I measured a hell lot and sadly the issue does really there and it is VERY serious. I could copy like 15 tests to show it. But some results for basic c+=a+b:

# 3D going over tests (I, N, M)
# testNMI:    CPU      |     GPU
# Run1:   3.286851861  |   14.22890929
# Run2:   0.32920117  |   1.835222924
# Run3:   0.335266557  |   1.836910909
# testMNI:    CPU      |     GPU
# Run1:   0.293491544  |   1.299087763
# Run2:   0.108282616  |   0.589418815
# Run3:   0.107899356  |   0.587017632
# testNIM:    CPU      |     GPU
# Run1:   0.726314078  |   2.172605271
# Run2:   0.509902442  |   1.366021527
# Run3:   0.509840066  |   1.364689692
# testMIN:    CPU      |     GPU
# Run1:   0.288986778  |   1.182367412
# Run2:   0.093925633  |   0.440663573
# Run3:   0.093540108  |   0.441261982
# testINM:    CPU      |     GPU
# Run1:   1.460204066  |   0.754965978
# Run2:   1.257153308  |   0.030782206
# Run3:   1.228373336  |   0.028862503
# testIMN:    CPU      |     GPU
# Run1:   1.616498055  |   0.781305138
# Run2:   1.310087368  |   0.030445782
# Run3:   1.322033711  |   0.030818496

Kernels do the index cicling differently.
So every case the same test but definitely different results based on the going over algorithm. The best on CPU perform badly on GPU (more than 10 times), best on GPU perform like 30 times worse on CPU. In this scenarios we didn’t even use CUDA.const also. So I believe this is really important. Also worth noting we observed this moment: Slow SUM on 2D which is another 2-10x speed diff. This is for me like a well written code can run like I would have 10-100 GPU.

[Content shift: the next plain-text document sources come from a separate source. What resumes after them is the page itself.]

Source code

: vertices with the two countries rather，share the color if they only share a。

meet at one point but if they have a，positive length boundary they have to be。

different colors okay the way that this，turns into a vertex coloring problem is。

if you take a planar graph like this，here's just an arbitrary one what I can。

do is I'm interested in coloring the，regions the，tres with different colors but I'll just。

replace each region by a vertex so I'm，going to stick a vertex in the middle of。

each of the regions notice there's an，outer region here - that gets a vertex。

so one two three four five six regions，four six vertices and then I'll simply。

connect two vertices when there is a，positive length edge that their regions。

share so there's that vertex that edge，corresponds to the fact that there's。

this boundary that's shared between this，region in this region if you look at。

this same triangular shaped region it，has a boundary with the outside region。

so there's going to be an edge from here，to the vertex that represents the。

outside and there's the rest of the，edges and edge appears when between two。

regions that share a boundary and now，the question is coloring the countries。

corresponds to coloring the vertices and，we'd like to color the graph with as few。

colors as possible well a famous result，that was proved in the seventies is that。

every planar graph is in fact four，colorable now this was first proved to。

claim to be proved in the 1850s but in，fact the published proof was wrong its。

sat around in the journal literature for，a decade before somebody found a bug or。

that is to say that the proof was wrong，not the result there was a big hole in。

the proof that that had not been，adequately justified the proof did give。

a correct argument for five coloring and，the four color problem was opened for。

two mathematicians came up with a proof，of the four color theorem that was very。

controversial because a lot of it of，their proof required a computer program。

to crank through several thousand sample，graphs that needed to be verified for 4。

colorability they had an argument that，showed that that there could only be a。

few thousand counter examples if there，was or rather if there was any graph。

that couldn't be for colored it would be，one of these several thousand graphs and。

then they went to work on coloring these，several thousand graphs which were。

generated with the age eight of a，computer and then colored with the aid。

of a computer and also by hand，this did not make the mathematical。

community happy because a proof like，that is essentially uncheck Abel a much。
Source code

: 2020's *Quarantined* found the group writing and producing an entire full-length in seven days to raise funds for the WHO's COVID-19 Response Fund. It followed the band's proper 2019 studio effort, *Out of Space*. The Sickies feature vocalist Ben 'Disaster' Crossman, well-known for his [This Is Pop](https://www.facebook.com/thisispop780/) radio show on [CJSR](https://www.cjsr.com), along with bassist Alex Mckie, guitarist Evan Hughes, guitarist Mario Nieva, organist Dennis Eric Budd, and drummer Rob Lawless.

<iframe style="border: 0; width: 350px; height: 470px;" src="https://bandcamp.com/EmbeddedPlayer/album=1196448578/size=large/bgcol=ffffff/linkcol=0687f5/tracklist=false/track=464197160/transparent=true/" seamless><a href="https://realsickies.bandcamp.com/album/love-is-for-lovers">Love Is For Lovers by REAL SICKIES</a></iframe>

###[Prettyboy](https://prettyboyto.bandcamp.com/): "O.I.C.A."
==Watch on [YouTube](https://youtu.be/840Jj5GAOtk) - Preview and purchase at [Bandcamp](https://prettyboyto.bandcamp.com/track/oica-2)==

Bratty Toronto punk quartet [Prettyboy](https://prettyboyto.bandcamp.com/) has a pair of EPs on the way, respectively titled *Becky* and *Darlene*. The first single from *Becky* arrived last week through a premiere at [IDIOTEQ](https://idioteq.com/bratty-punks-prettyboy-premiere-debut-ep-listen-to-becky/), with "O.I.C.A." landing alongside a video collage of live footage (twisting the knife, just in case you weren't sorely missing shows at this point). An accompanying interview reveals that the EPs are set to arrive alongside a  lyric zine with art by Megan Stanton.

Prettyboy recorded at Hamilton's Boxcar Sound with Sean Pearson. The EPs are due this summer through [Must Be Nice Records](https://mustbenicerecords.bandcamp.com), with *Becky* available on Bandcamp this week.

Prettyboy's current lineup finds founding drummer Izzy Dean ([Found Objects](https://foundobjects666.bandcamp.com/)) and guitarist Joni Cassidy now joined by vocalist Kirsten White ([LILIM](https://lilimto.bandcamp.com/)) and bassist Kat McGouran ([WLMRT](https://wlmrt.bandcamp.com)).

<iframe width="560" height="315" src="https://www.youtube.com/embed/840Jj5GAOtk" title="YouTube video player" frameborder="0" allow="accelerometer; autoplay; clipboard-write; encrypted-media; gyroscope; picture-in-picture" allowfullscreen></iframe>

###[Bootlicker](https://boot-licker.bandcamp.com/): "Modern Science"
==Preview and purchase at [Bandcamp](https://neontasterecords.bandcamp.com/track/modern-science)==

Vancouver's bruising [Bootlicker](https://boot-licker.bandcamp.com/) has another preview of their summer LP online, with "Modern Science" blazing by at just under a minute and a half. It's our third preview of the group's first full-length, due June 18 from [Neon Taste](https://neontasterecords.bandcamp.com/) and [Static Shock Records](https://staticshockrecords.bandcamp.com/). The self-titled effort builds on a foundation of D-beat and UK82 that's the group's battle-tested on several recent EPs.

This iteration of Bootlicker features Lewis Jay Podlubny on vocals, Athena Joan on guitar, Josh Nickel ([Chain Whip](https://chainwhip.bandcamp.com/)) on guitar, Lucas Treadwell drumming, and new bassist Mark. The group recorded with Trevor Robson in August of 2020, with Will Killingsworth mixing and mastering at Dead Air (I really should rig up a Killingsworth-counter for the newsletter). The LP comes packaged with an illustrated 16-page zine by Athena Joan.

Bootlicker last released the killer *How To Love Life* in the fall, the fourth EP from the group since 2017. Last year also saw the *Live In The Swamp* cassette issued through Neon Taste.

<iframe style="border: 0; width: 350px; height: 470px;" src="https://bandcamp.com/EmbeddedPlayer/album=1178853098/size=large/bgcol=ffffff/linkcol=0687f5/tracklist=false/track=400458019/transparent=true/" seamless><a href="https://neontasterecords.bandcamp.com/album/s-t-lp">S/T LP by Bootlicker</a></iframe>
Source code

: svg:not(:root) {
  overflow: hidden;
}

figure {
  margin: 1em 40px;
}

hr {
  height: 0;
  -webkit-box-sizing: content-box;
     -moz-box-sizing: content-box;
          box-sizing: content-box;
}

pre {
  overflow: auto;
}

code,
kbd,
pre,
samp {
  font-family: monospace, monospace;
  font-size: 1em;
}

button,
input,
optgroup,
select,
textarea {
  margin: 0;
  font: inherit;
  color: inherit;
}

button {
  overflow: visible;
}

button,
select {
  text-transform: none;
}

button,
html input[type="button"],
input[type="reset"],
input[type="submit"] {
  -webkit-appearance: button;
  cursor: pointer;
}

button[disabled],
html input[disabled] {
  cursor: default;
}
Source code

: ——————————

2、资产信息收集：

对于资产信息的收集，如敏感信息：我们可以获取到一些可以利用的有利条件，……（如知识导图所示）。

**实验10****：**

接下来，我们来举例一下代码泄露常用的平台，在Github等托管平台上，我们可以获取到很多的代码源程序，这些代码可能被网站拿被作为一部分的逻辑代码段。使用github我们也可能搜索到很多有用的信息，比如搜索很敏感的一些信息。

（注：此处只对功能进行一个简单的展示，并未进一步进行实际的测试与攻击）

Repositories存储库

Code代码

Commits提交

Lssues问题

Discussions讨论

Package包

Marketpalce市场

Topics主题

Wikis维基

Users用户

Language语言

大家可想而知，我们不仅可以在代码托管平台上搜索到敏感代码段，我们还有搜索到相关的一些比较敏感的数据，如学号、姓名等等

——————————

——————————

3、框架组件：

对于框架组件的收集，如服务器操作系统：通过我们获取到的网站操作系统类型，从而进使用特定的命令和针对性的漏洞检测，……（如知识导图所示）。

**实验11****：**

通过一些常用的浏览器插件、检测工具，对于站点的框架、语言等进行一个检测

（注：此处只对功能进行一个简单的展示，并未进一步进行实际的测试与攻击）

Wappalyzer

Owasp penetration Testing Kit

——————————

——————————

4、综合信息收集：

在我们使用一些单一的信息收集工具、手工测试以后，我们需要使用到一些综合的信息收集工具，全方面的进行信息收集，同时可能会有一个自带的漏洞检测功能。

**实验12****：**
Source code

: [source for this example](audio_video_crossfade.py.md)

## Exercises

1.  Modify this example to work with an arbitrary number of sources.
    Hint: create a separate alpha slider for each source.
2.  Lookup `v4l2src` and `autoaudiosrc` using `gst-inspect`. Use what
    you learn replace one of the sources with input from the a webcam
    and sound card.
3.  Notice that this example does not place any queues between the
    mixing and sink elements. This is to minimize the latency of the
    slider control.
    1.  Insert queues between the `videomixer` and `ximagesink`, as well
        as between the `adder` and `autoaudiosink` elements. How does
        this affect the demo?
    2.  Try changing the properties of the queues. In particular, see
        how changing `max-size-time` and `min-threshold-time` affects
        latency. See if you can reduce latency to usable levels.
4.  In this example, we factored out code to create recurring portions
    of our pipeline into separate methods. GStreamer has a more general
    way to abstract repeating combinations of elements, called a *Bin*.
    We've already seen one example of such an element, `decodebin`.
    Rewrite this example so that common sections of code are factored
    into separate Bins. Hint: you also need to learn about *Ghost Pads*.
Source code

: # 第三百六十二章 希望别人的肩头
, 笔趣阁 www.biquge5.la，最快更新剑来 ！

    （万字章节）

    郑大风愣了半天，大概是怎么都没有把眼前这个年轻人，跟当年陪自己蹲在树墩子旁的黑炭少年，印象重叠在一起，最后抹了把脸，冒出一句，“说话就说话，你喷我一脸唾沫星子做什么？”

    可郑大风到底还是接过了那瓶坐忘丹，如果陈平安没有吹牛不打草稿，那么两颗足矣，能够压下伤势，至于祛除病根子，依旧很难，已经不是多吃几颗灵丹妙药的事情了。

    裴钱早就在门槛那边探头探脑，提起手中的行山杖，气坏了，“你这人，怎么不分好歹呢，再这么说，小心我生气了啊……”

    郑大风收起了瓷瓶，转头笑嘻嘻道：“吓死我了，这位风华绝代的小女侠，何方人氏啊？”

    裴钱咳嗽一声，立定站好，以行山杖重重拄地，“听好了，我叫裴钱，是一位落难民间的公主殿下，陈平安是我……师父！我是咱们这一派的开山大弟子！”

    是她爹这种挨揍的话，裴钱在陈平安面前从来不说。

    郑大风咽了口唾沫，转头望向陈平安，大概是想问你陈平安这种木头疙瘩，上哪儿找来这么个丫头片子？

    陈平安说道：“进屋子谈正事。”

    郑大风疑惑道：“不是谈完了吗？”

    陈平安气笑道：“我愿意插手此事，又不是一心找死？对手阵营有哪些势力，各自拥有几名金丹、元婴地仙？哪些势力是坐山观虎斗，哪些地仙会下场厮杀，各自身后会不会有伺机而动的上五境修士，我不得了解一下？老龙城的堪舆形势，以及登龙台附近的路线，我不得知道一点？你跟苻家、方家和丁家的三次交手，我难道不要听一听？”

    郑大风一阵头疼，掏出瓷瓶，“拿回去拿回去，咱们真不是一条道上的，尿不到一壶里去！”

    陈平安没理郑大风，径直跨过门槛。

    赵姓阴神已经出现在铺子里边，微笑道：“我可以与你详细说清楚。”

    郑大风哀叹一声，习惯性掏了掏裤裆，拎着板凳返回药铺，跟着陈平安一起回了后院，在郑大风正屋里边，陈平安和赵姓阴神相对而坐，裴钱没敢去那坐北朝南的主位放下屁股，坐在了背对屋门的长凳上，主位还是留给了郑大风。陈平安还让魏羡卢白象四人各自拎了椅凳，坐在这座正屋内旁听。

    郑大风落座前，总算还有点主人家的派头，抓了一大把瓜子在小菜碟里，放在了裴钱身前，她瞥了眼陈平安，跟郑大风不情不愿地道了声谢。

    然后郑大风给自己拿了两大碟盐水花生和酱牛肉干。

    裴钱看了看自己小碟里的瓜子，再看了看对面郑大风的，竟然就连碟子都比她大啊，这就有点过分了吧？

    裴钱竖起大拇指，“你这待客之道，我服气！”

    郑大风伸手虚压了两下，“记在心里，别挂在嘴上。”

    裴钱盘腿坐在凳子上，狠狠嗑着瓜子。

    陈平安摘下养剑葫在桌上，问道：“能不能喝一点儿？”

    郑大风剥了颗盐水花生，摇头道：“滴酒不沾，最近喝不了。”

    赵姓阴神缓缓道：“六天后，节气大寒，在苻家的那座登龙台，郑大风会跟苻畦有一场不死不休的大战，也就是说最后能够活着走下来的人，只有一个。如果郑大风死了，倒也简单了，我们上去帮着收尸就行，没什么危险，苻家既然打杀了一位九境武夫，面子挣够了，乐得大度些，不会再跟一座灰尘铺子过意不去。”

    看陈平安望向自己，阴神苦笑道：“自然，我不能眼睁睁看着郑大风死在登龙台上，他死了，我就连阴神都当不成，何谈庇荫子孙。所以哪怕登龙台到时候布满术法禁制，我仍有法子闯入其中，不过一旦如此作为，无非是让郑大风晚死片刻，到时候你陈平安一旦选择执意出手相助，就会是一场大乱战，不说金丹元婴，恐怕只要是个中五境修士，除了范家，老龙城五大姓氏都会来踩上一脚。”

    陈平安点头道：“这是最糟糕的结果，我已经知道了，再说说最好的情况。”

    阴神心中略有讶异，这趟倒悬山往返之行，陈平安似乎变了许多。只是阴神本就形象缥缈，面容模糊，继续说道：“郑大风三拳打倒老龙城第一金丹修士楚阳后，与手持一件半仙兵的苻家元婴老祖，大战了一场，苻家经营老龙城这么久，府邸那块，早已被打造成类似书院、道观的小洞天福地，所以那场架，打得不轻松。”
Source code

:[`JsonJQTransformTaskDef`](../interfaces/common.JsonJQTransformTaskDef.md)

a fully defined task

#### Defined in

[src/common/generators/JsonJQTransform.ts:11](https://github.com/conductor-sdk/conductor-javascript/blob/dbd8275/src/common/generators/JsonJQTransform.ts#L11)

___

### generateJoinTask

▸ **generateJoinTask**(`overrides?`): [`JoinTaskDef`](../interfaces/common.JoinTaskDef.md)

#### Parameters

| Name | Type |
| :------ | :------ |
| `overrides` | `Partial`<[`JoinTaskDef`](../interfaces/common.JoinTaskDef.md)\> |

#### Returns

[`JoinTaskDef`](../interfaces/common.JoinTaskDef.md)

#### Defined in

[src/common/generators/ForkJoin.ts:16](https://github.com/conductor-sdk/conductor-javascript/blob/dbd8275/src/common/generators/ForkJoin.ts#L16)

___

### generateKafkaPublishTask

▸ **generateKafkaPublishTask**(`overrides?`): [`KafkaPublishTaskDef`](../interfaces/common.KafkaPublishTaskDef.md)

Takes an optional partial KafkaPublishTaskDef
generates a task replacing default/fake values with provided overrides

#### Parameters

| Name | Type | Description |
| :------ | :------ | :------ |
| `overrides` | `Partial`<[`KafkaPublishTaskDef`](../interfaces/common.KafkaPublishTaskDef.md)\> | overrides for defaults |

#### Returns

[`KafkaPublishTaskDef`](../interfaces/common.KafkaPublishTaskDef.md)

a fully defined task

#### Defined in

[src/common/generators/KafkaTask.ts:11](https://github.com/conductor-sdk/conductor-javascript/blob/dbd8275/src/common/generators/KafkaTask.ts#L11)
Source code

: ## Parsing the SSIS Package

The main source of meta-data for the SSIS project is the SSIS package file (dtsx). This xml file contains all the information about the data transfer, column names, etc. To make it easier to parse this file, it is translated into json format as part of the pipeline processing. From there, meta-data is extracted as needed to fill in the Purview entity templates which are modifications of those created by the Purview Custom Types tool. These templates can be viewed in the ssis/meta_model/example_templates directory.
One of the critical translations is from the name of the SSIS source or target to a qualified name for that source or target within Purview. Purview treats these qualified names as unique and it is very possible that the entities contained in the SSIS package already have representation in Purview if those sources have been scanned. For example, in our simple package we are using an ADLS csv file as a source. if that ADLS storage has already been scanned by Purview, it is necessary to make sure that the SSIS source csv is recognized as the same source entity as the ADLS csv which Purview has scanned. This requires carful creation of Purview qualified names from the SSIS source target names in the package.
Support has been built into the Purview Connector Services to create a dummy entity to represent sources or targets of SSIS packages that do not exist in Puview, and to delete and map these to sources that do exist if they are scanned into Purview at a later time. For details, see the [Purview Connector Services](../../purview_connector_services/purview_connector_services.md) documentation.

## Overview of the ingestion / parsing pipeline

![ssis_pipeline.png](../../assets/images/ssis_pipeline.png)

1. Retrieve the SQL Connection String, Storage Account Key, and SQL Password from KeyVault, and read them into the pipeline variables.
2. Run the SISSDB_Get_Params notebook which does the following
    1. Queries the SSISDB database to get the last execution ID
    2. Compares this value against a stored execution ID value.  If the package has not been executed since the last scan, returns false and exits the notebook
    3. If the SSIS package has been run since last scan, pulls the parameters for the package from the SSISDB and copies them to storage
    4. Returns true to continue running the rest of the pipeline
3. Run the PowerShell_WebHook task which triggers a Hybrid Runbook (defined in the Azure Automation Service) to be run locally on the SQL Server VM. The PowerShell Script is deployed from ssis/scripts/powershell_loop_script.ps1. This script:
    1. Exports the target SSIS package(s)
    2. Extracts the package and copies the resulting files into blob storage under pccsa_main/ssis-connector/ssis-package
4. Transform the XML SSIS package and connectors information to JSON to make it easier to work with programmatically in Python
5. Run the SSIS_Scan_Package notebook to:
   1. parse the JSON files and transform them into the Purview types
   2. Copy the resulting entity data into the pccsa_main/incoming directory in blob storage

So I would say, the kernelabstraction should help with indexing as it is definitely something that could be improved yet. But I will be able to post later on on this topic only

Marcell_Havlik · January 23, 2022, 3:42pm

To get back to topic…
I really want to konw if these 6 function would be a good way to do the initialization if I don’t use the dagger.jl yet. I don’t know if there is a package who already made a dot to the end of this question.